(Stored items)
_____
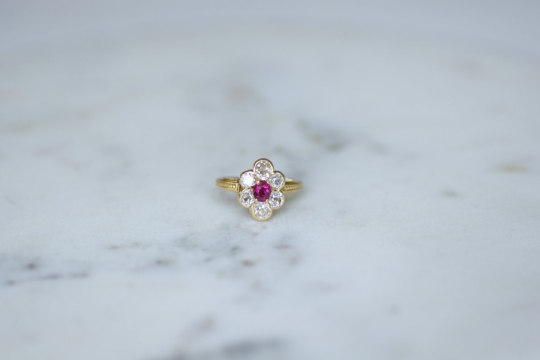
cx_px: 270
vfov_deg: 13.0
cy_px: 180
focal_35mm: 105
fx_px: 1575
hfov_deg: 19.5
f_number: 2.8
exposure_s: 1/125
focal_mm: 70
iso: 200
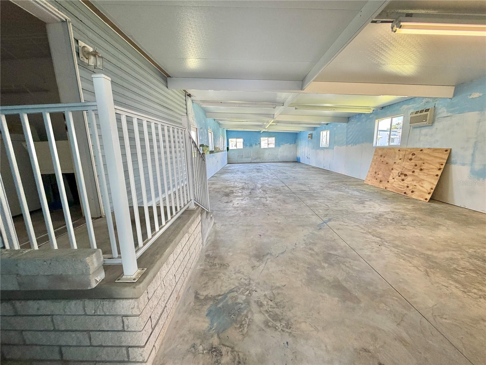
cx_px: 243
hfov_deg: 102.1
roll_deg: +2.3
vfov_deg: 85.7
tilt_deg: -10.4
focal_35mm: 14
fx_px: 197
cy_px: 182
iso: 200
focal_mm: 2.22
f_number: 2.2
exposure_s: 1/60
_____
What to produce:
All records must be output exactly as they are, except for the pictures, which are left out.

Solution to this task:
cx_px: 270
vfov_deg: 13.0
cy_px: 180
focal_35mm: 105
fx_px: 1575
hfov_deg: 19.5
f_number: 2.8
exposure_s: 1/125
focal_mm: 70
iso: 200
cx_px: 243
hfov_deg: 102.1
roll_deg: +2.3
vfov_deg: 85.7
tilt_deg: -10.4
focal_35mm: 14
fx_px: 197
cy_px: 182
iso: 200
focal_mm: 2.22
f_number: 2.2
exposure_s: 1/60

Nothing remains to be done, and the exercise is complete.